# Trivia ??



## Ken N Tx (Sep 15, 2015)

1973 photo.

Can you identify these two actors from days gone by ???


----------



## Ken N Tx (Sep 15, 2015)

Over 3 hours and no guesses??


----------



## SifuPhil (Sep 15, 2015)

That's a toughie ...

I know this has to be wrong, but ... the Skipper and Gilligan (Alan Hale Jr. and Bob Denver)?


----------



## Lara (Sep 15, 2015)

Are they a couple of Cowboys? I only am guessing that because, coincidently, they look exactly like the two who were just pictured in meanderer's video called "Silver Screen Cowboys" in the "Cowboy Heros" thread post #69 (Days Gone By forum). They show up at the 2 minute mark and 2:15

[video]https://www.seniorforums.com/showthread.php/16512-Cowboy-Heros/page5?p=334285#post334285[/video]


----------



## NancyNGA (Sep 15, 2015)
____________
§ **Tasks for this exercise**
[A] In the trivia thread, how does the passage that begins with "## SifuPhil (Sep" and ends with "Lara (Sep 15, 2015)" read when you revise it so that "Skipper" is changed to "Captain"?
[B] Answer these about the trivia thread:
(i) What year is the photo from?
(ii) Which two actors does SifuPhil name as a guess?
(iii) At what points in the video does Lara say the two show up?

§ **Supplied data**
____________
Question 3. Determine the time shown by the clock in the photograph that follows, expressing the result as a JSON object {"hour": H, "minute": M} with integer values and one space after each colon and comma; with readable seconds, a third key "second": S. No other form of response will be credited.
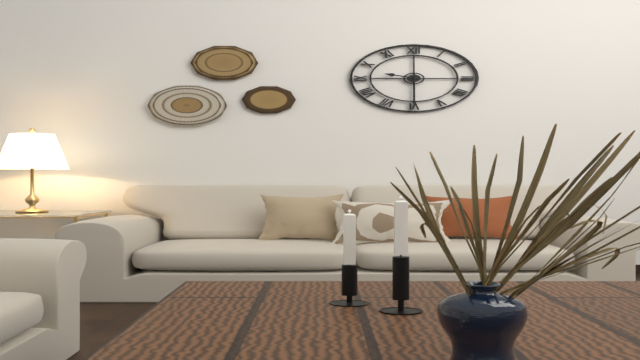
{"hour": 9, "minute": 30}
____________
§ **The solutions**
[A]
## SifuPhil (Sep 15, 2015)

That's a toughie ...

I know this has to be wrong, but ... the Captain and Gilligan (Alan Hale Jr. and Bob Denver)?


----------



## Lara (Sep 15, 2015)

[B]
(i) 1973
(ii) Alan Hale Jr. and Bob Denver
(iii) At the 2 minute mark and at 2:15